Problem statement:
Take the entries below and retype them word for word, excluding the images.

· · · ·

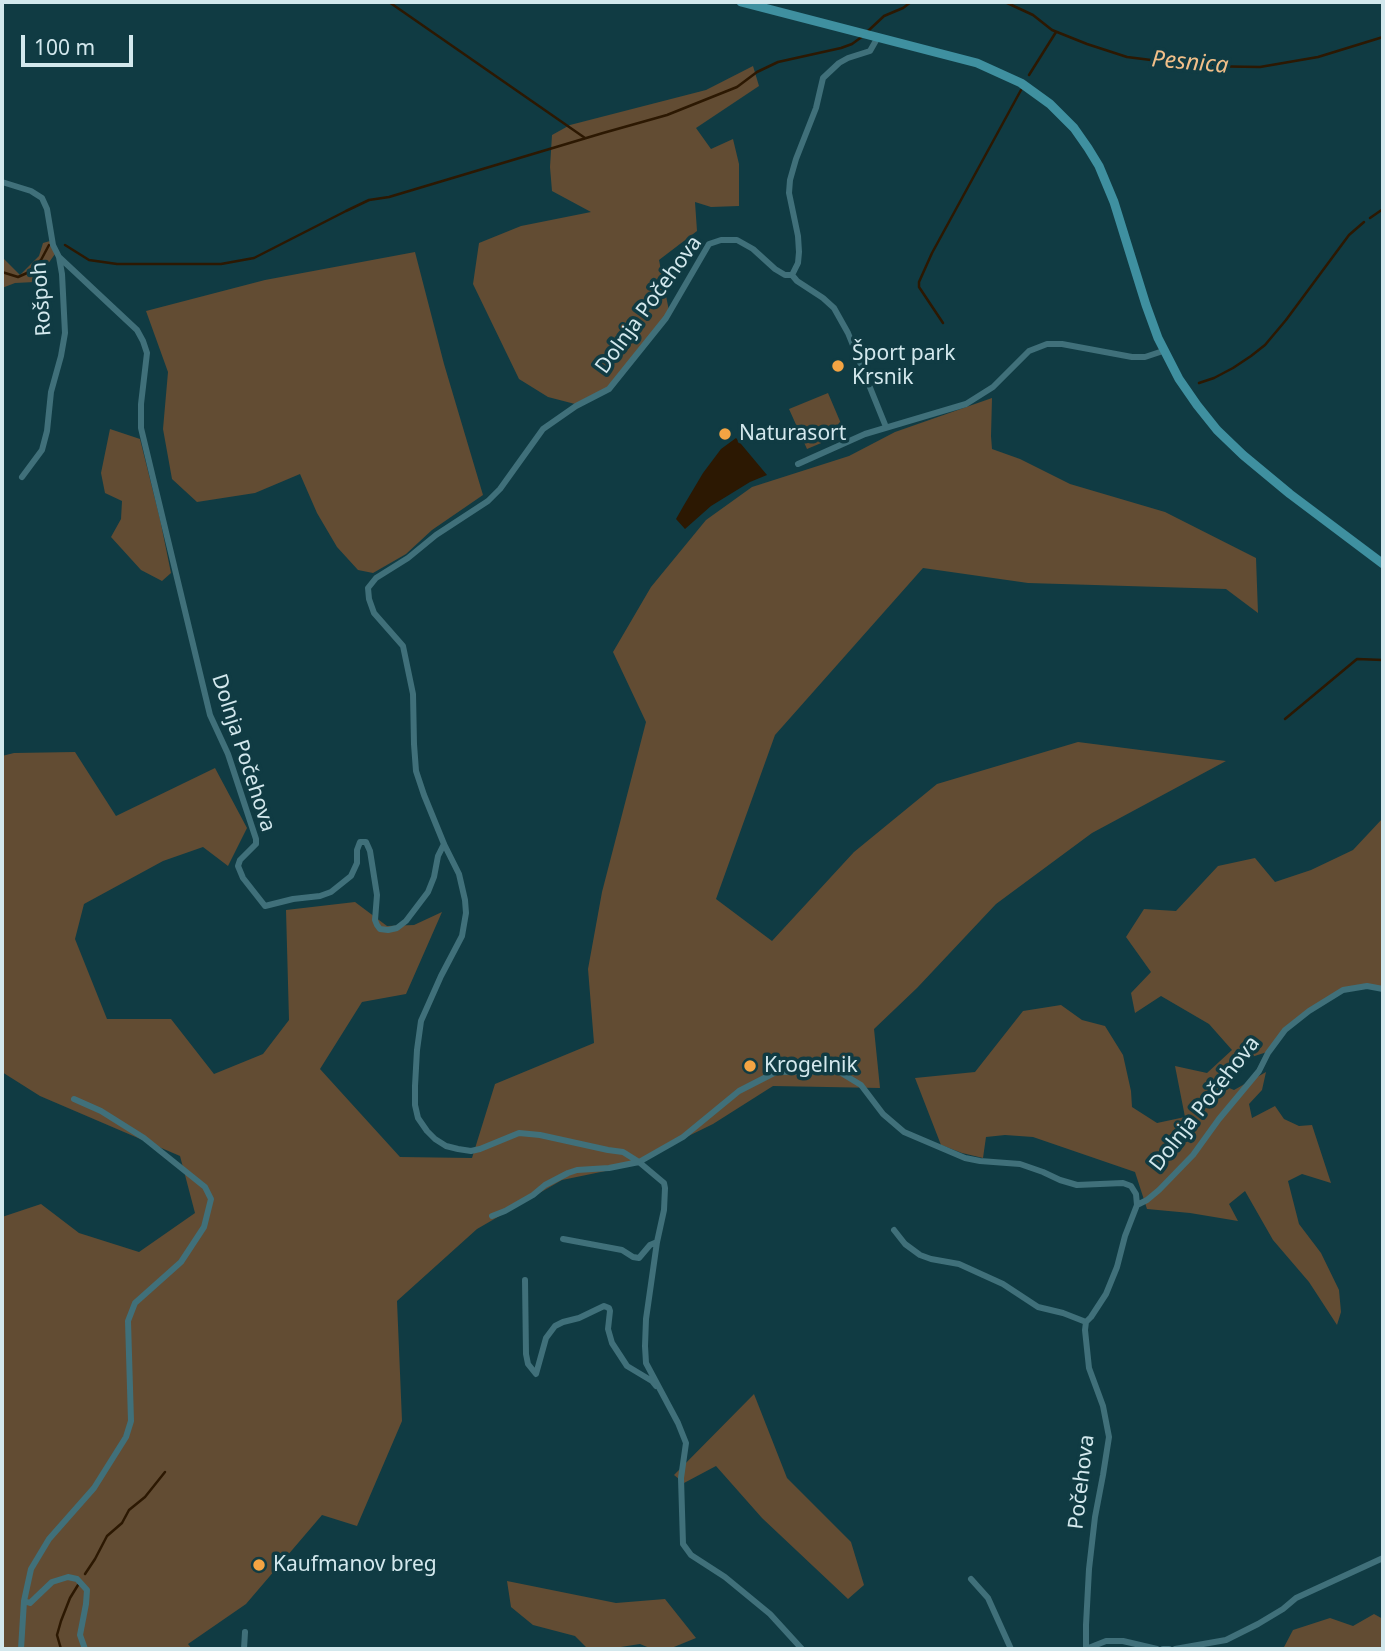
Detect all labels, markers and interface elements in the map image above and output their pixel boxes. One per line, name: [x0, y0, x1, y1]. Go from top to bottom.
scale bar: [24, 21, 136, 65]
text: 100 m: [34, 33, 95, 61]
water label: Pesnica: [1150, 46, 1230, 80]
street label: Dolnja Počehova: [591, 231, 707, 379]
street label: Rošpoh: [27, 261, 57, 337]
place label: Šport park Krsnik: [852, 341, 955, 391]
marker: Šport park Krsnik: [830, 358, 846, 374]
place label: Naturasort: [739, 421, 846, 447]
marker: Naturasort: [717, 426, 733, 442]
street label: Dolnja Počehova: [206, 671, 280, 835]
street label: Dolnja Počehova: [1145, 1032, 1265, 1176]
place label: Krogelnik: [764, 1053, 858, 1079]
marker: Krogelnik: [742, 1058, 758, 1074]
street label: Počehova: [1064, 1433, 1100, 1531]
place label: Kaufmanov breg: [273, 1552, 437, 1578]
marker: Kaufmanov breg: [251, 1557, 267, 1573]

· · · ·

Solution to the exercise:
Detect all labels, markers and interface elements in the map image above and output their pixel boxes. One per line, name: [x0, y0, x1, y1]. Go from top to bottom.
scale bar: [24, 21, 136, 65]
text: 100 m: [34, 33, 95, 61]
water label: Pesnica: [1150, 46, 1230, 80]
street label: Dolnja Počehova: [591, 231, 707, 379]
street label: Rošpoh: [27, 261, 57, 337]
place label: Šport park Krsnik: [852, 341, 955, 391]
marker: Šport park Krsnik: [830, 358, 846, 374]
place label: Naturasort: [739, 421, 846, 447]
marker: Naturasort: [717, 426, 733, 442]
street label: Dolnja Počehova: [206, 671, 280, 835]
street label: Dolnja Počehova: [1145, 1032, 1265, 1176]
place label: Krogelnik: [764, 1053, 858, 1079]
marker: Krogelnik: [742, 1058, 758, 1074]
street label: Počehova: [1064, 1433, 1100, 1531]
place label: Kaufmanov breg: [273, 1552, 437, 1578]
marker: Kaufmanov breg: [251, 1557, 267, 1573]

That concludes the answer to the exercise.